TO DO = Apart from the pictures, every line below is to be set down exactly.

WORKING DATA =
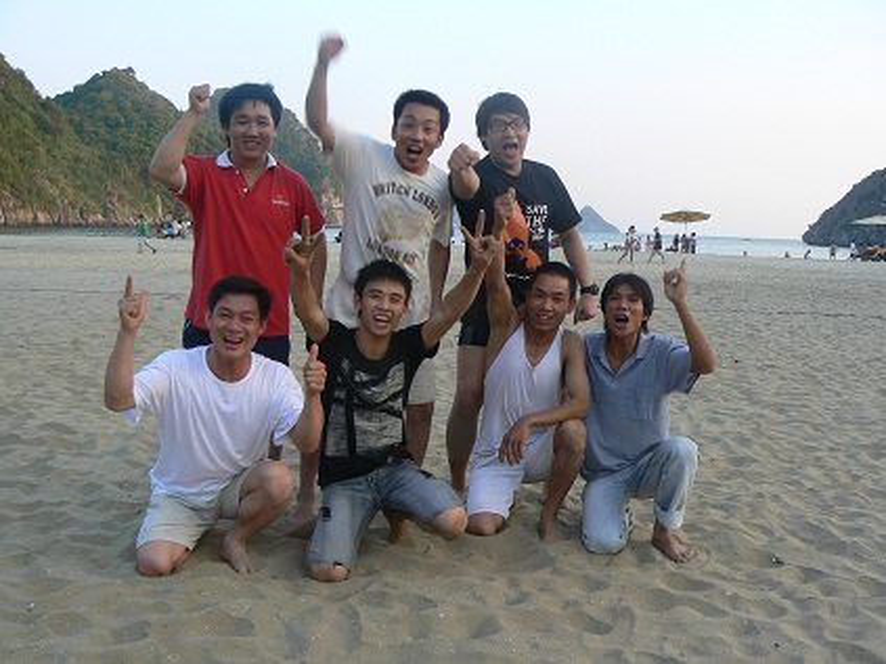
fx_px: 921
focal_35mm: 36
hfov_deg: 51.4
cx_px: 443
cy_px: 332
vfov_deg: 39.6
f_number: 4
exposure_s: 1/80
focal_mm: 6
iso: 80
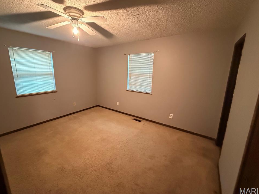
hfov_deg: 98.2
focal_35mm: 15
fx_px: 112
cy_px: 93
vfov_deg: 81.7
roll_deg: -0.6
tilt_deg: -11.1
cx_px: 128
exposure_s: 1/60
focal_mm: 2.22
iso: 1250
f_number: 2.2
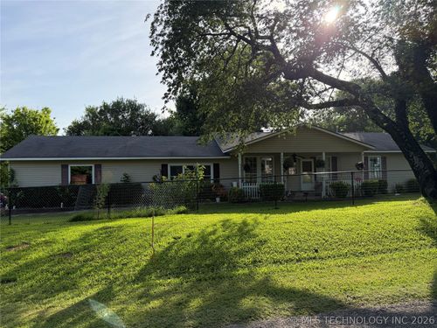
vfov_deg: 56.8
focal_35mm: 24
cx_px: 218
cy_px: 164
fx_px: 303
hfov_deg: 71.6
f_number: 1.78
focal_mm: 6.76
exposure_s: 1/2445
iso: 100
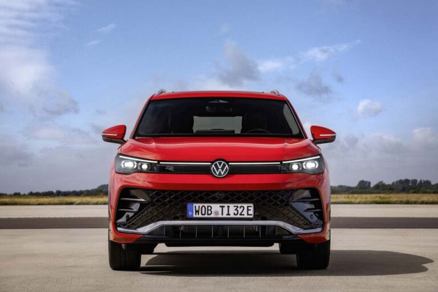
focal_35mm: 110
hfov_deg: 18.6
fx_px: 1338
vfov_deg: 12.5
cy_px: 146
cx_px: 219
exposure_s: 1/200
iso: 400
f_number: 11
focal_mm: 110
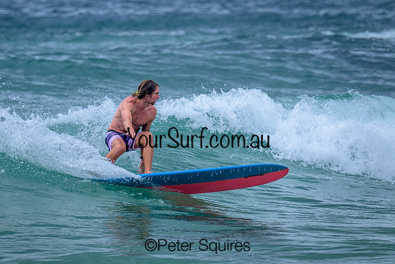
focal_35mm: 767
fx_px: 8423
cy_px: 83
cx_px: 156
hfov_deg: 2.7
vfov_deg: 1.8
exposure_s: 1/2000
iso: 800
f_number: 8
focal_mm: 560
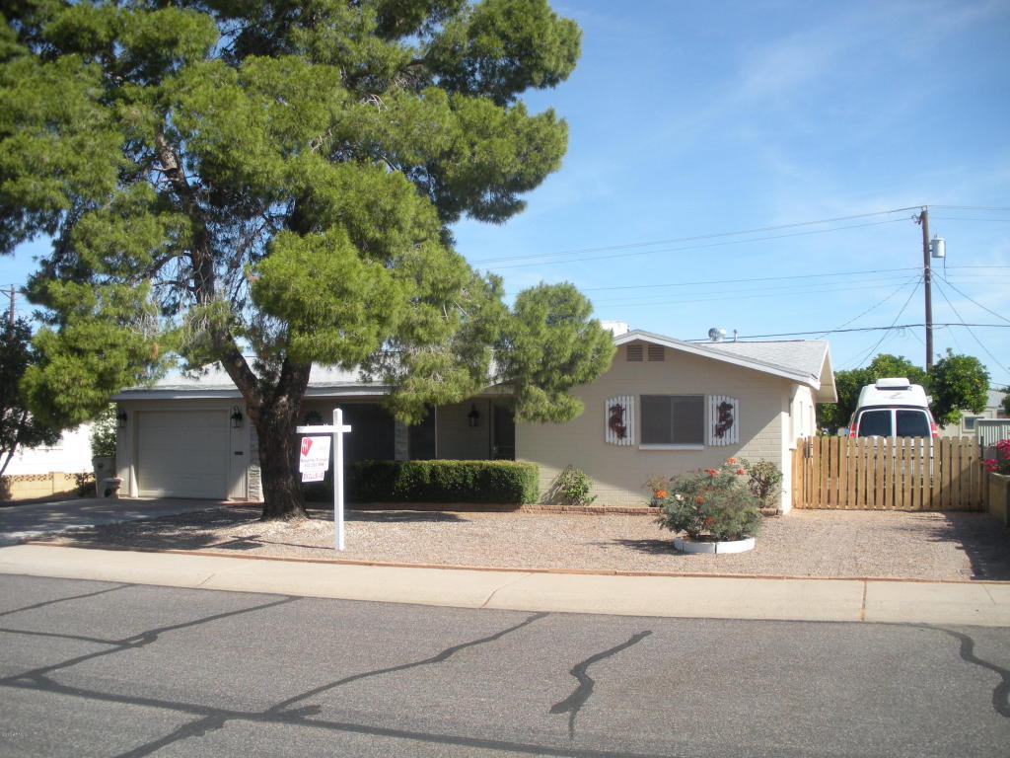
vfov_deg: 39.7
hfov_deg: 51.4
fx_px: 1050
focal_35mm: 36
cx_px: 505
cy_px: 379
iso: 88
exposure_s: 1/600
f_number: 3.5
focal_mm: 6.3
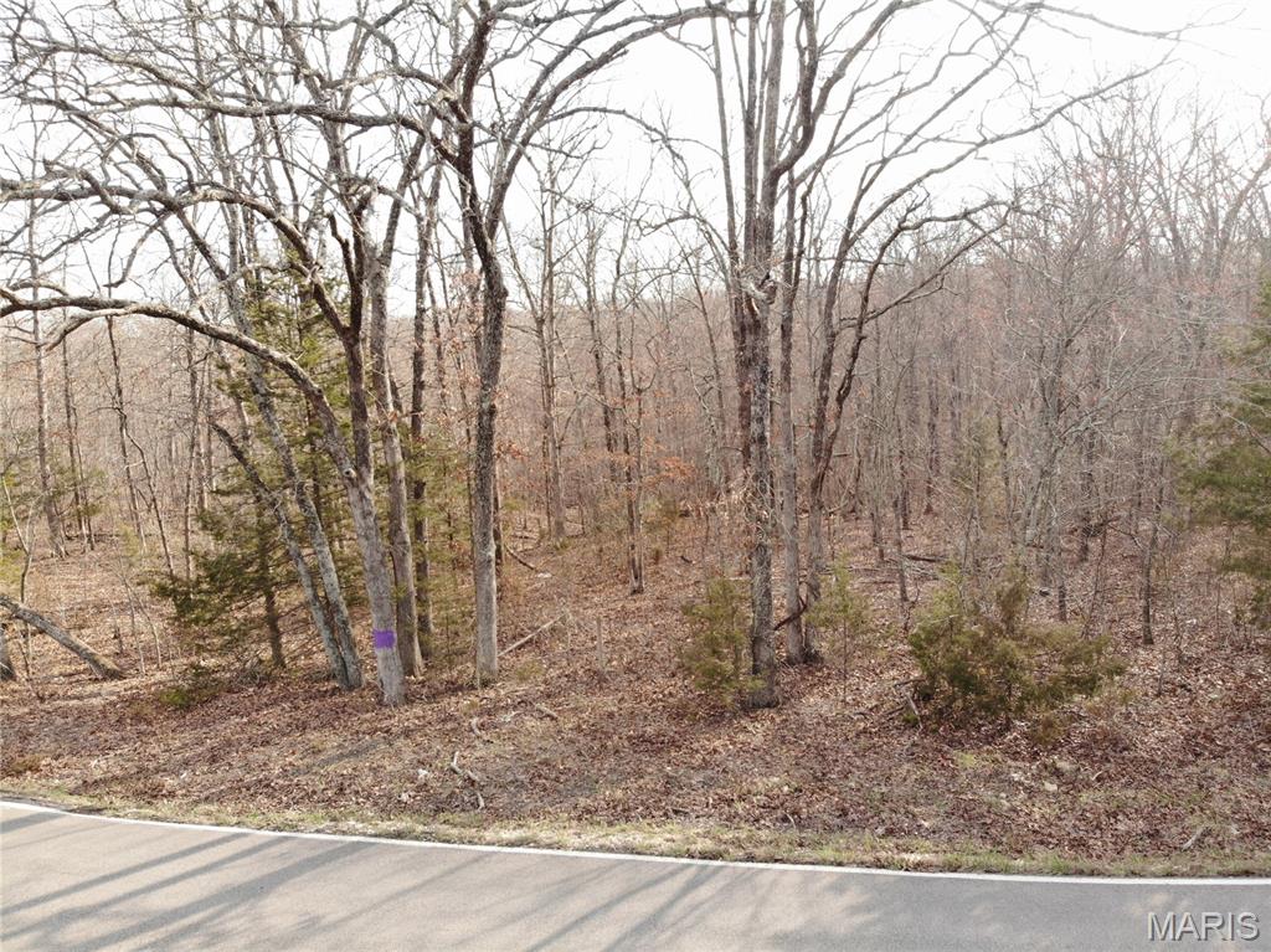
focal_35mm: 24
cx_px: 636
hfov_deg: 71.6
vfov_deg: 56.8
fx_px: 881
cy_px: 476
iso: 101
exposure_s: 1/151
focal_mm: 4.5
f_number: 2.8
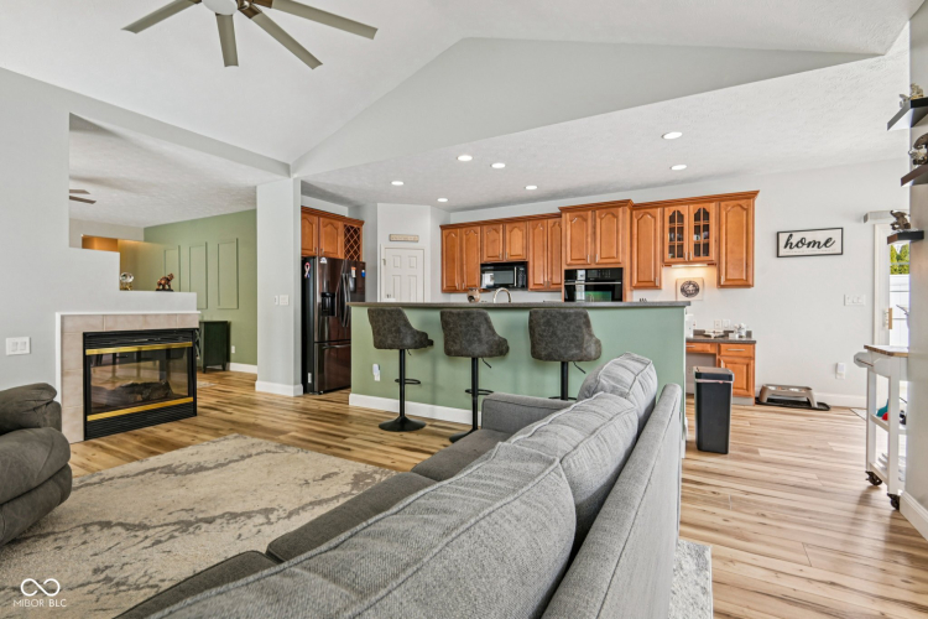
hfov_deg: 96.7
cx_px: 464
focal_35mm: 16
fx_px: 412
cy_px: 310
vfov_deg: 73.7
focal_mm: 16
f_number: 8
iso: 400
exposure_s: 1/15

TASK ANSWER =
fx_px: 921
focal_35mm: 36
hfov_deg: 51.4
cx_px: 443
cy_px: 332
vfov_deg: 39.6
f_number: 4
exposure_s: 1/80
focal_mm: 6
iso: 80
hfov_deg: 98.2
focal_35mm: 15
fx_px: 112
cy_px: 93
vfov_deg: 81.7
roll_deg: -0.6
tilt_deg: -11.1
cx_px: 128
exposure_s: 1/60
focal_mm: 2.22
iso: 1250
f_number: 2.2
vfov_deg: 56.8
focal_35mm: 24
cx_px: 218
cy_px: 164
fx_px: 303
hfov_deg: 71.6
f_number: 1.78
focal_mm: 6.76
exposure_s: 1/2445
iso: 100
focal_35mm: 110
hfov_deg: 18.6
fx_px: 1338
vfov_deg: 12.5
cy_px: 146
cx_px: 219
exposure_s: 1/200
iso: 400
f_number: 11
focal_mm: 110
focal_35mm: 767
fx_px: 8423
cy_px: 83
cx_px: 156
hfov_deg: 2.7
vfov_deg: 1.8
exposure_s: 1/2000
iso: 800
f_number: 8
focal_mm: 560
vfov_deg: 39.7
hfov_deg: 51.4
fx_px: 1050
focal_35mm: 36
cx_px: 505
cy_px: 379
iso: 88
exposure_s: 1/600
f_number: 3.5
focal_mm: 6.3
focal_35mm: 24
cx_px: 636
hfov_deg: 71.6
vfov_deg: 56.8
fx_px: 881
cy_px: 476
iso: 101
exposure_s: 1/151
focal_mm: 4.5
f_number: 2.8
hfov_deg: 96.7
cx_px: 464
focal_35mm: 16
fx_px: 412
cy_px: 310
vfov_deg: 73.7
focal_mm: 16
f_number: 8
iso: 400
exposure_s: 1/15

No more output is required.